--- Listed records ---
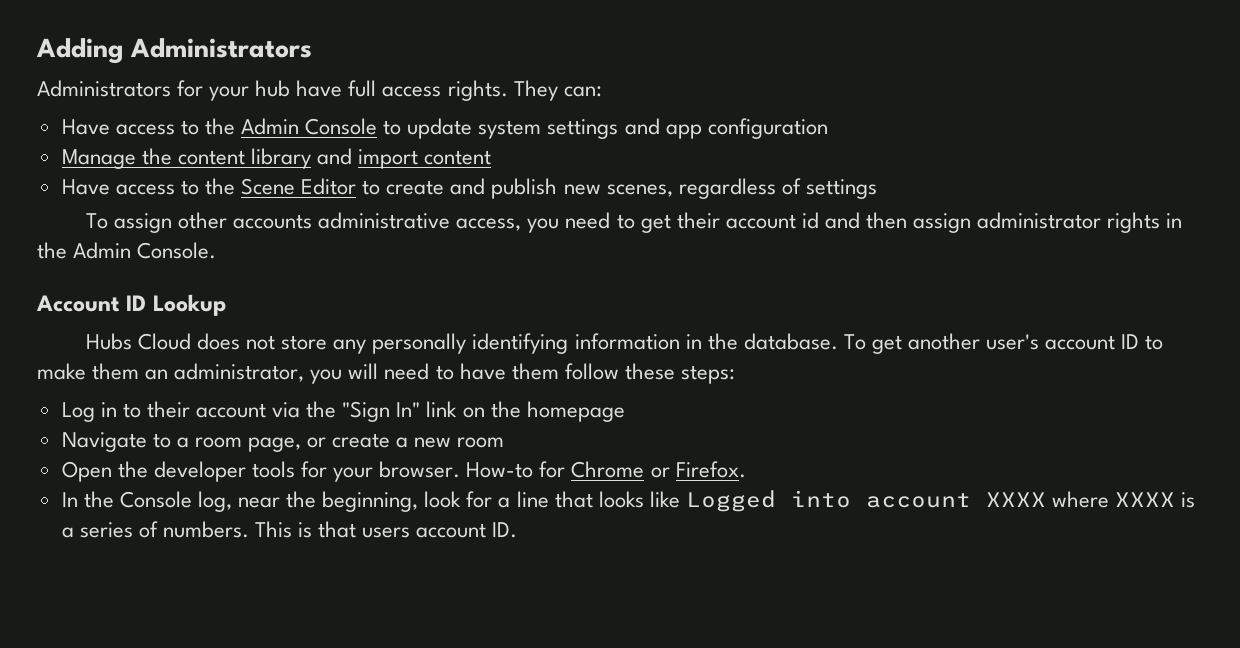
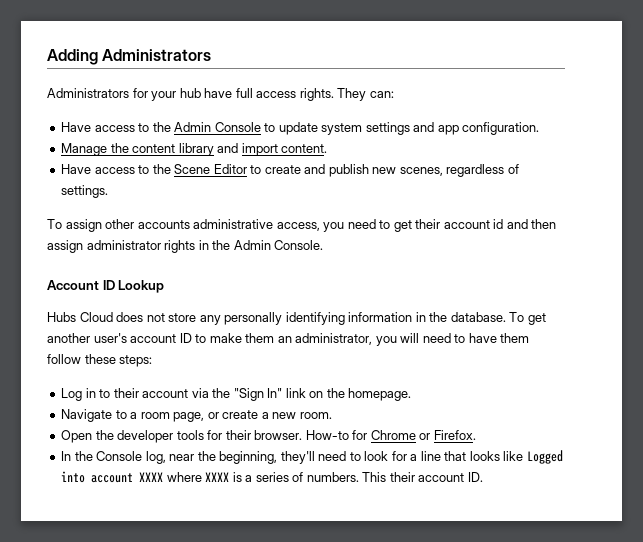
[707,118,828,139] configuration -> [462,122,540,135] configuration.
[424,150,492,165] content -> [281,144,328,153] content.
[805,179,877,199] settings -> [61,185,109,198] settings.
[526,401,625,422] homepage -> [348,388,412,401] homepage.
[457,437,505,448] room -> [299,412,332,419] room.
[333,467,374,482] your -> [225,430,251,440] their
(419, 501) none -> [280,451,361,464] they'll need to
[298,521,411,538] is that users -> [389,472,415,482] their

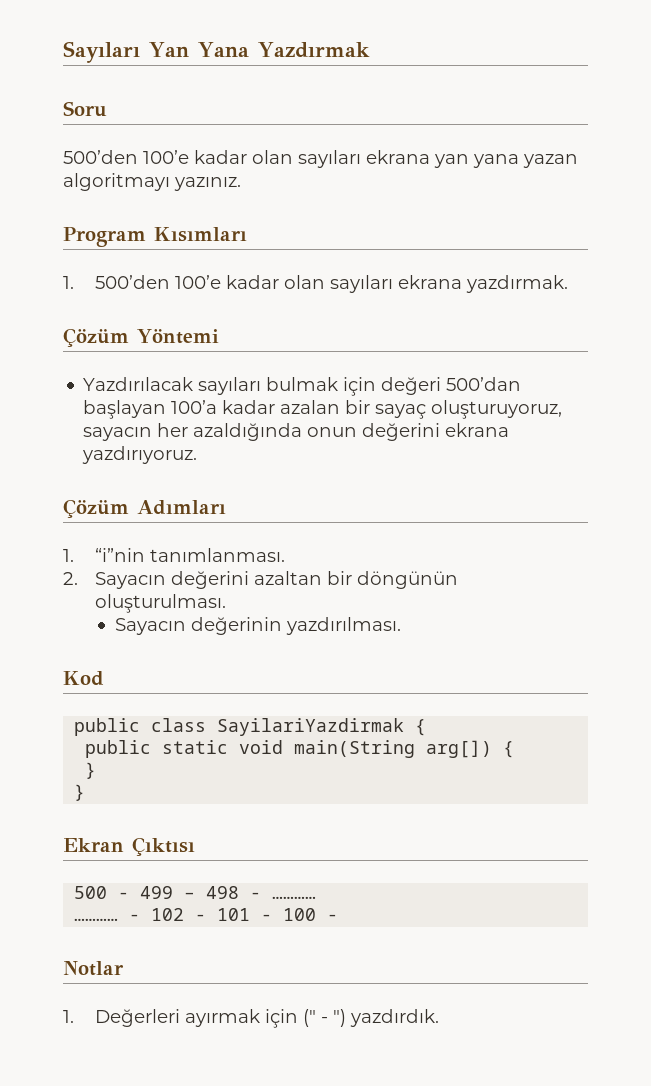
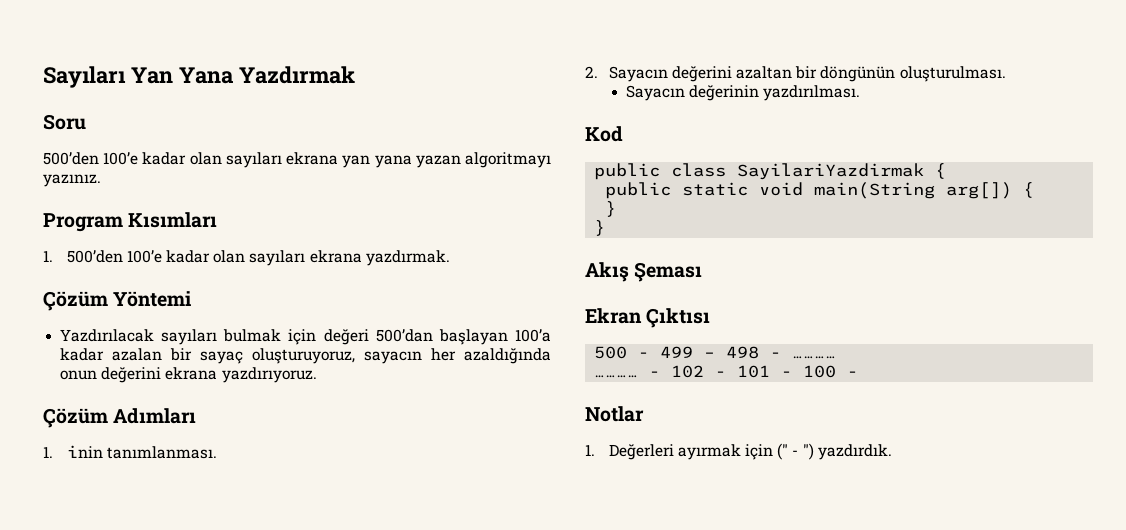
[94,548,145,562] “i”nin -> [66,445,103,458] inin
(86, 792) none -> [585,262,703,282] // Akış Şeması

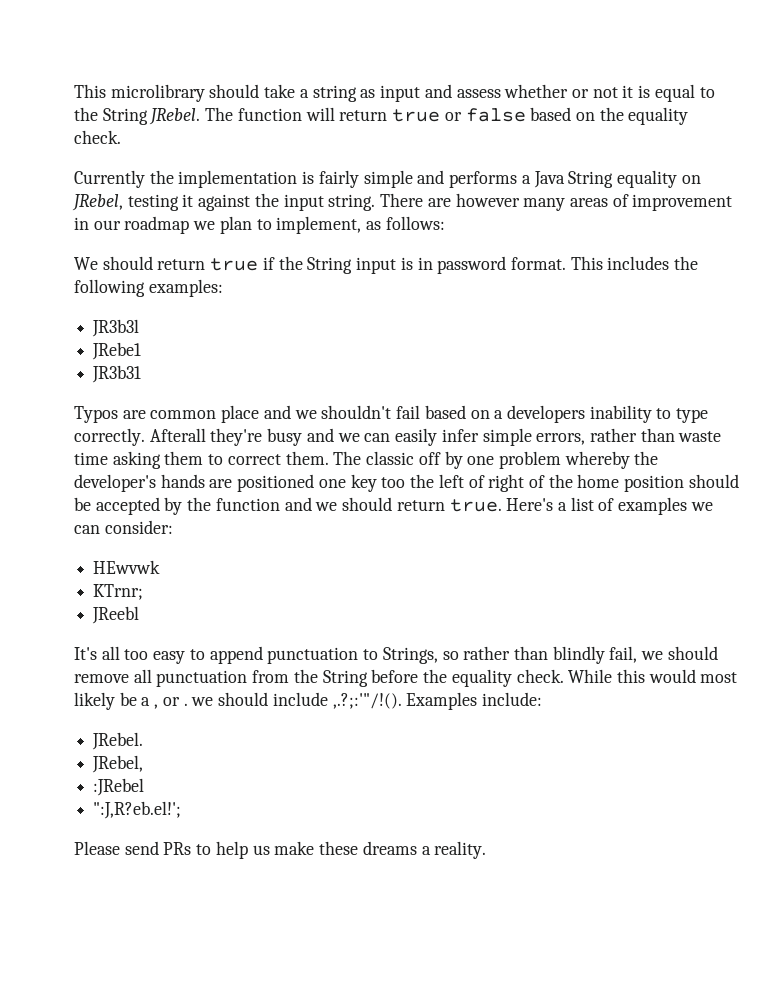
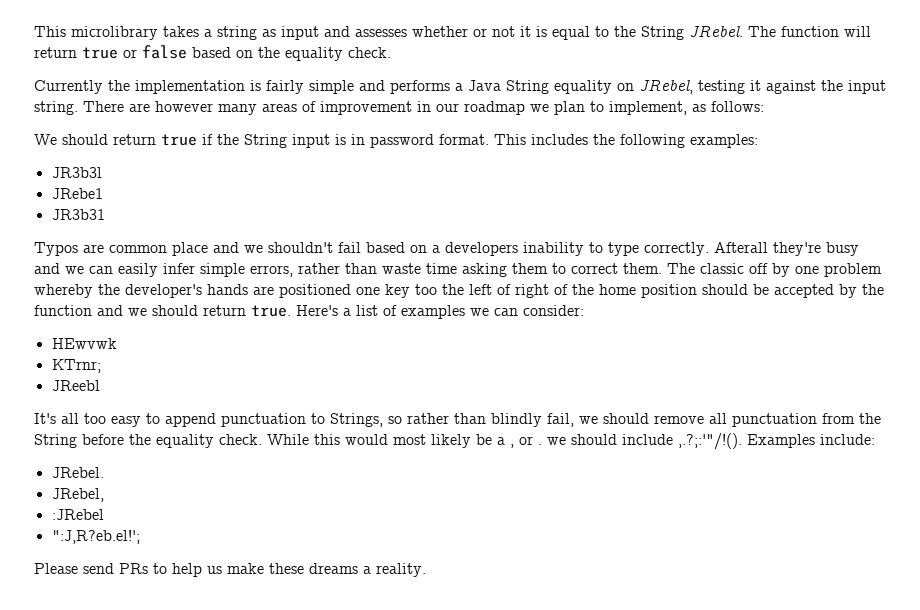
[209,84,296,98] should take -> [163,26,199,37] takes
[456,89,501,98] assess -> [355,29,407,37] assesses

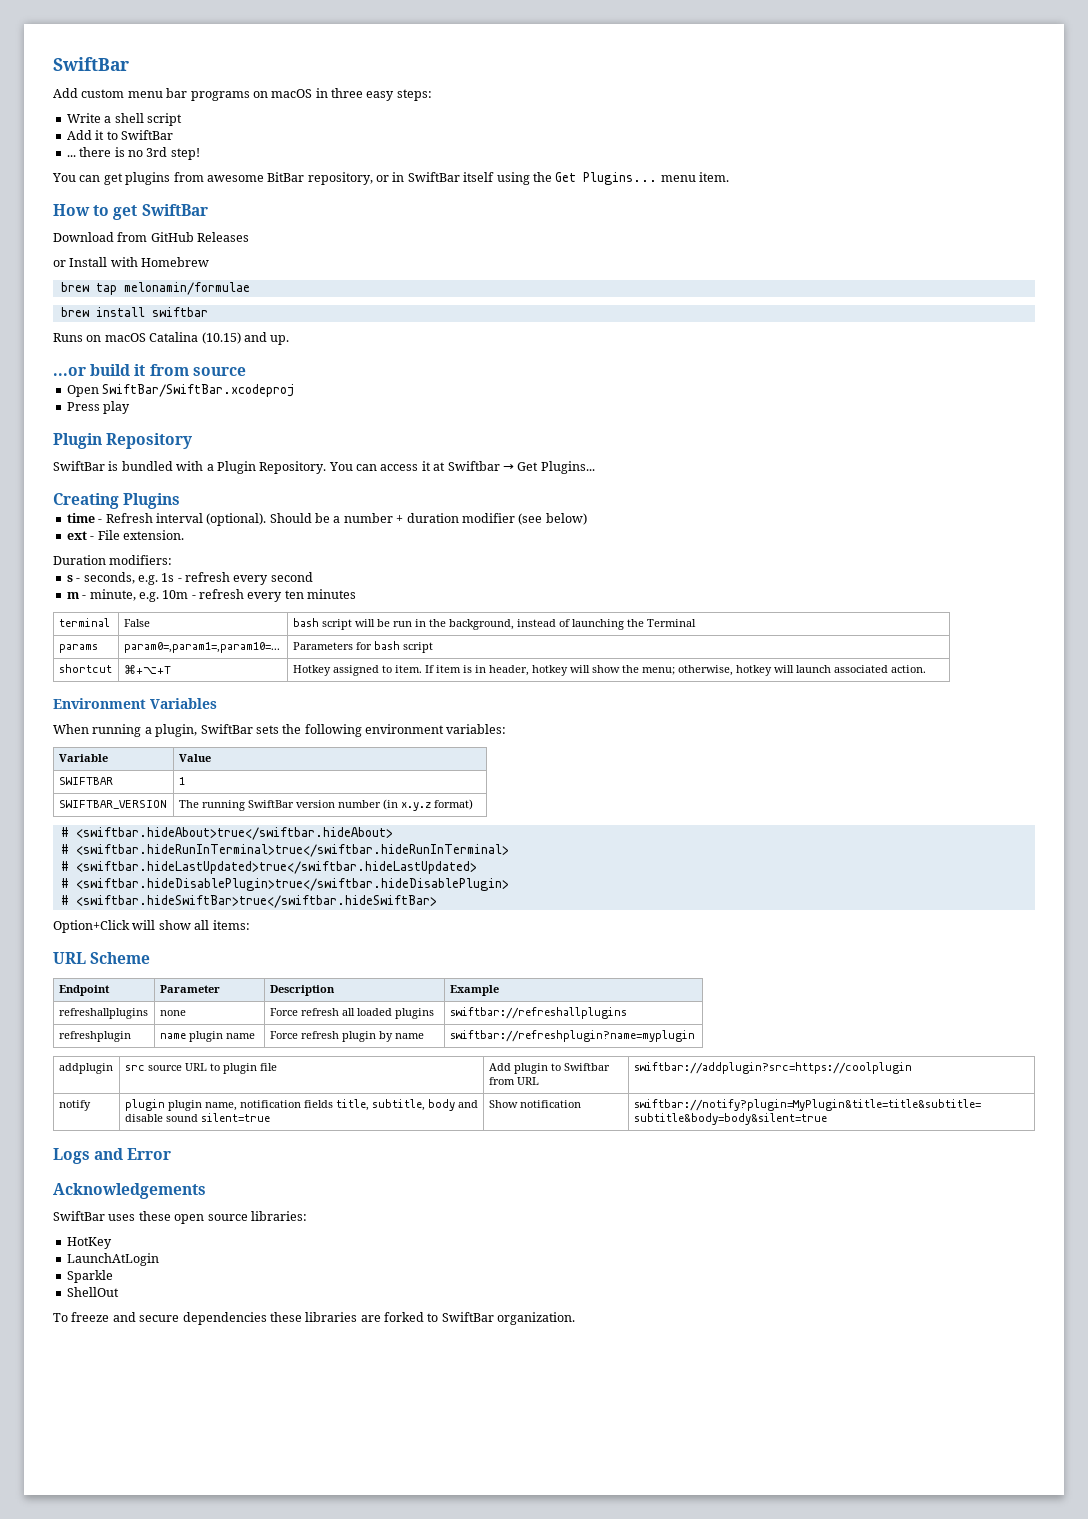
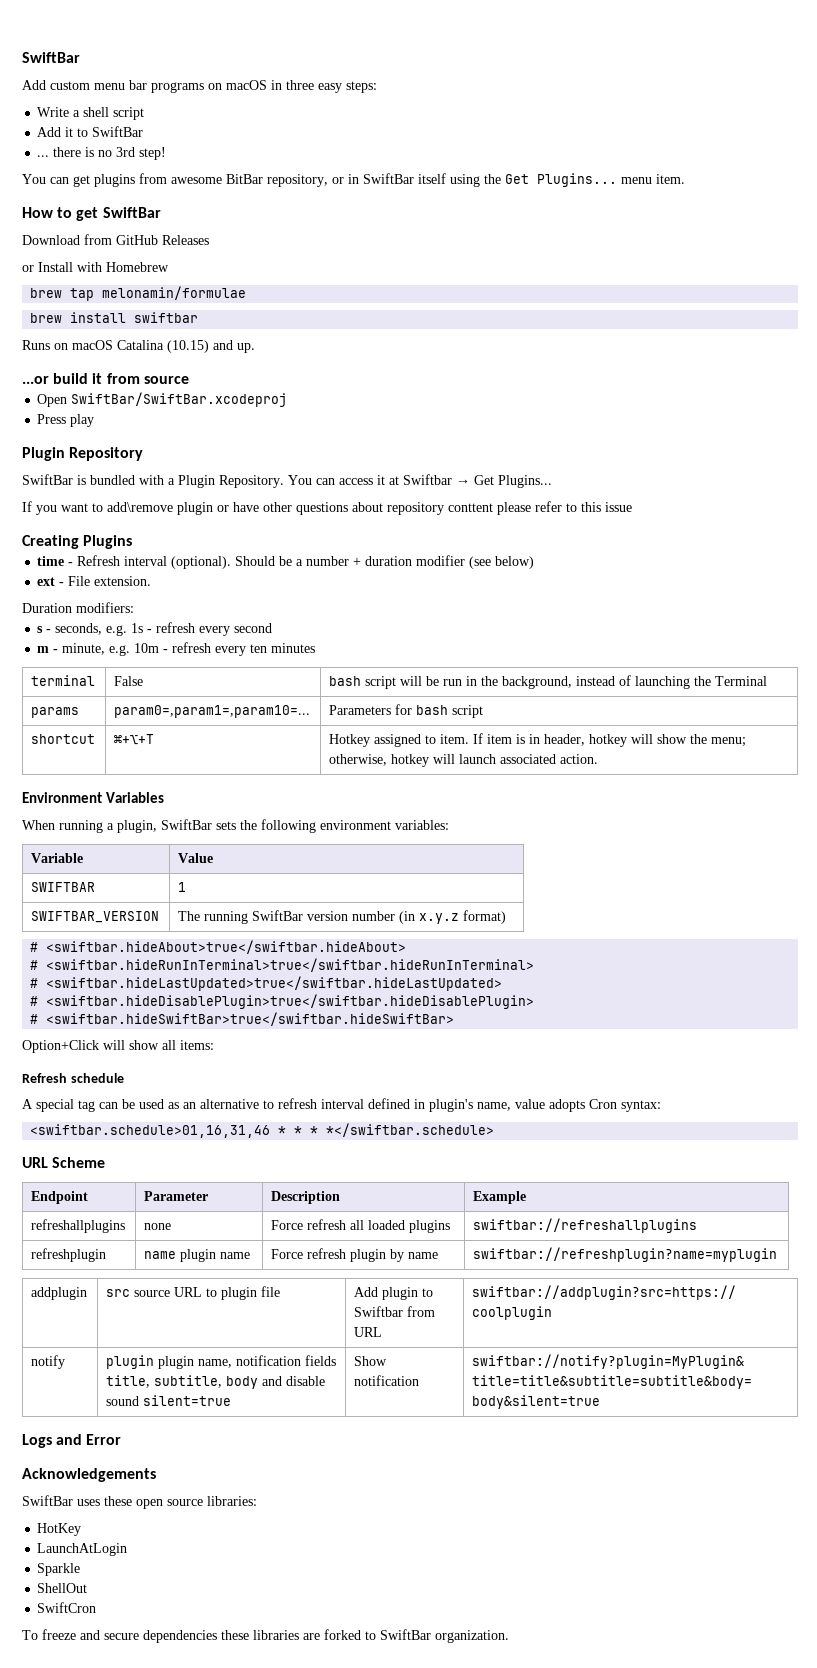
(595, 467) none -> [22,501,632,515] // If you want to add\remove plugin or have other questions about repository conttent please refer to this issue
(250, 925) none -> [22,1073,124,1083] [22,1098,661,1112] [30,1123,495,1138] // Refresh schedule // A special tag can be used as an alternative to refresh interval defined in plugin's name, value adopts Cron syntax: // <swiftbar.schedule>01,16,31,46 * * * *</swiftbar.schedule>
(119, 1292) none -> [37,1602,97,1613] // SwiftCron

--- What the task asks ---
The records are given above. Copy each line in them that holds "plugin".

--- Task response ---
(595, 467) none -> [22,501,632,515] // If you want to add\remove plugin or have other questions about repository conttent please refer to this issue
(250, 925) none -> [22,1073,124,1083] [22,1098,661,1112] [30,1123,495,1138] // Refresh schedule // A special tag can be used as an alternative to refresh interval defined in plugin's name, value adopts Cron syntax: // <swiftbar.schedule>01,16,31,46 * * * *</swiftbar.schedule>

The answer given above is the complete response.